I looked back at Cinder. He was laughing again, but there was something brittle around the edges of it. Something that didn't quite reach his eyes.

I knew that look. Knew what it felt like to smile when you were holding yourself together with sheer willpower.

Before I could talk myself out of it, I stood.

Max's grin could've powered the entire city. "That's my boy."

"Shut up."

I made my way through the VIP section, weaving past teammates and strangers, my heart doing things it shouldn't be doing.
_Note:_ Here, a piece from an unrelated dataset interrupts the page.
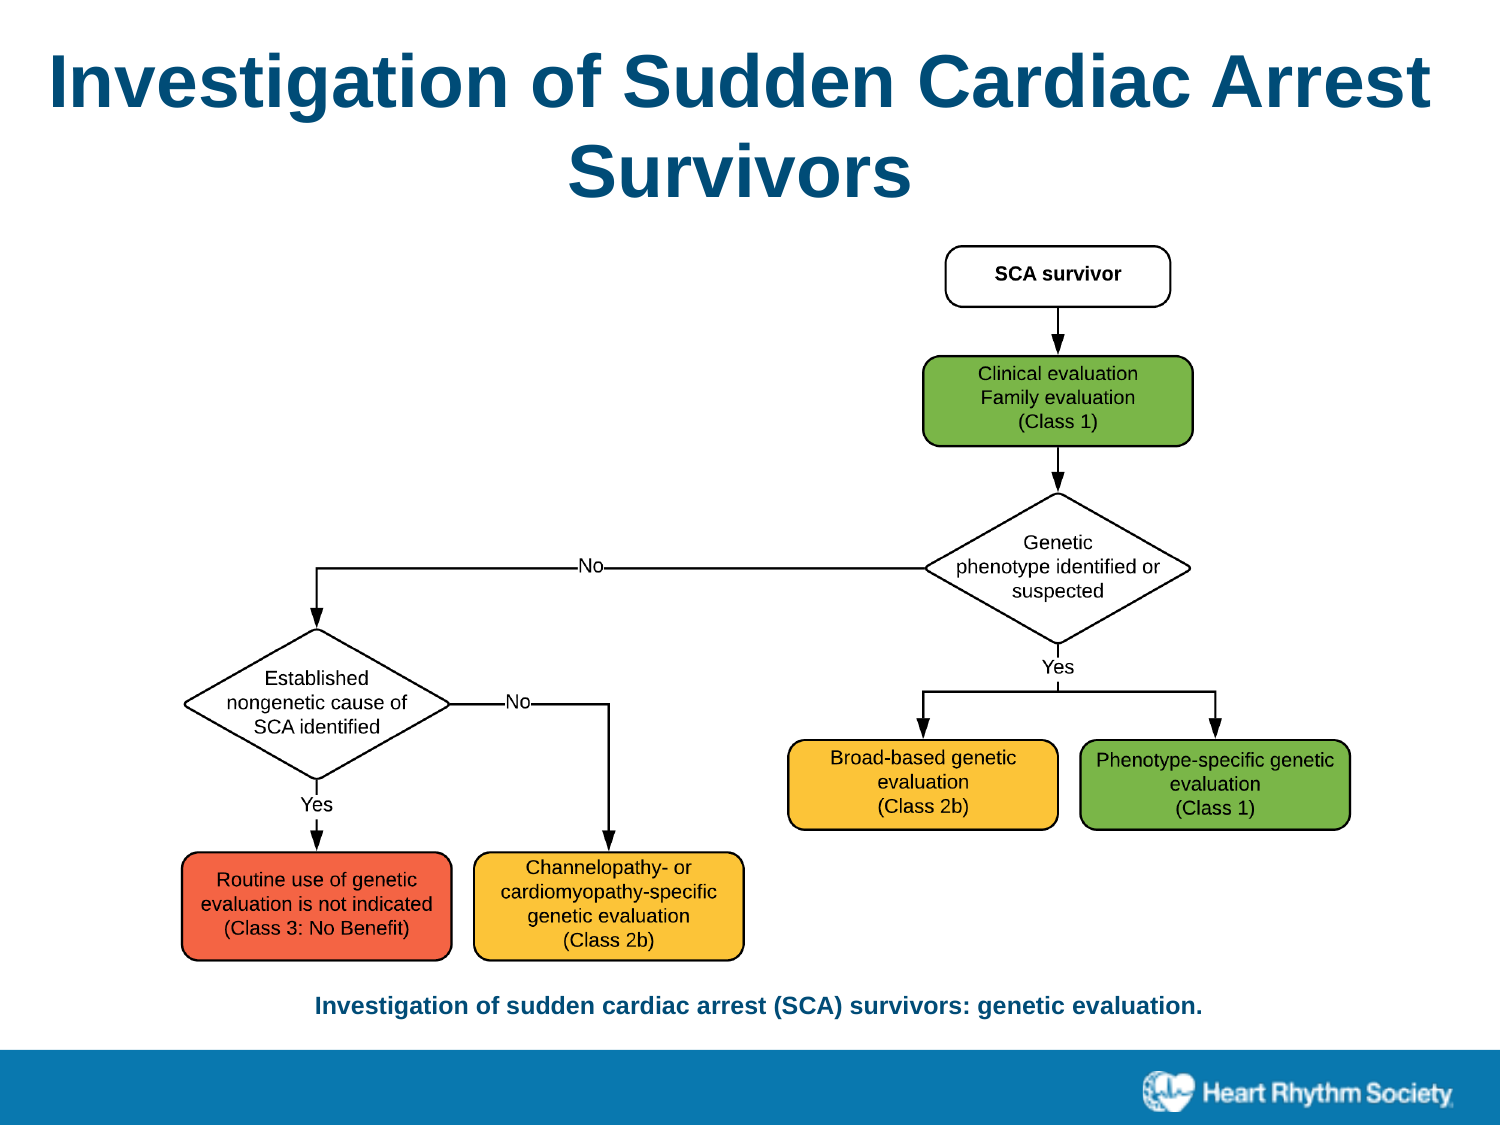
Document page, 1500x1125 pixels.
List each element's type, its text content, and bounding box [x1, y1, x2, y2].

The music seemed louder suddenly, the lights brighter, every step carrying me closer to a conversation I had no idea how to start.

Cinder's friend saw me first. Her eyes widened slightly, recognition flickering across her face, and she said something to Cinder that made him turn.

Our eyes met.

For a moment, neither of us moved. He looked surprised, then wary, then something else I couldn't quite read. His gaze dropped briefly to my knee—the one that should've been ruined—then back to my face.

"Hi," I said, because apparently my brain had abandoned all higher functions.

"Hi," he echoed.

His friend was watching us with undisguised interest. The rest of his group had gone quiet, clearly trying to figure out who I was and why I was standing at their table. Other players were instantly recognized, but behind the mask, I kept myself private as much as I could.

"I, uh..." I cleared my throat. "I wanted to thank you. For yesterday." I slapped my leg. “All healed.”

Cinder's expression shifted, confusion in his gaze as it slid to my leg. "I was just doing my job, but I’m glad to see it’s okay."